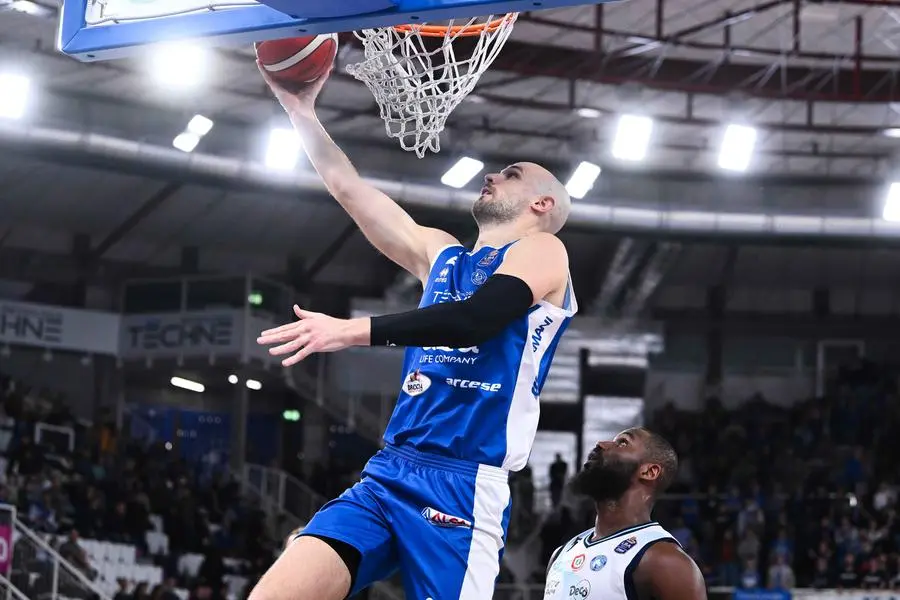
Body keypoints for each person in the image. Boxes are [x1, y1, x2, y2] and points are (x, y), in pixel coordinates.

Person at [251, 64, 577, 600]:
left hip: (463, 483)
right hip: (388, 472)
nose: (493, 175)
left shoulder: (544, 251)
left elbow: (475, 320)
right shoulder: (441, 254)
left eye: (511, 173)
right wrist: (300, 111)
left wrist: (351, 331)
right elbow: (348, 189)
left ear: (541, 204)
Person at [544, 428, 706, 600]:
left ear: (650, 472)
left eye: (622, 443)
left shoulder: (664, 561)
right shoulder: (561, 554)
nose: (601, 444)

About this task:
All lines of the listing must be given again exactly, excluding the pictures.

Solution to this exercise:
Body keypoints for each person in the image. Boxes are [x1, y1, x2, y2] and points are (x, y), in pixel coordinates.

Person at [251, 64, 577, 600]:
left hip: (463, 483)
right hip: (388, 472)
nose: (493, 175)
left shoulder: (544, 251)
left elbow: (475, 320)
right shoulder: (441, 254)
left eye: (511, 173)
right wrist: (300, 111)
left wrist: (351, 331)
right elbow: (348, 189)
left ear: (541, 204)
Person at [544, 428, 706, 600]:
left ear: (650, 472)
left eye: (622, 443)
left shoulder: (664, 561)
right shoulder: (561, 554)
nose: (601, 444)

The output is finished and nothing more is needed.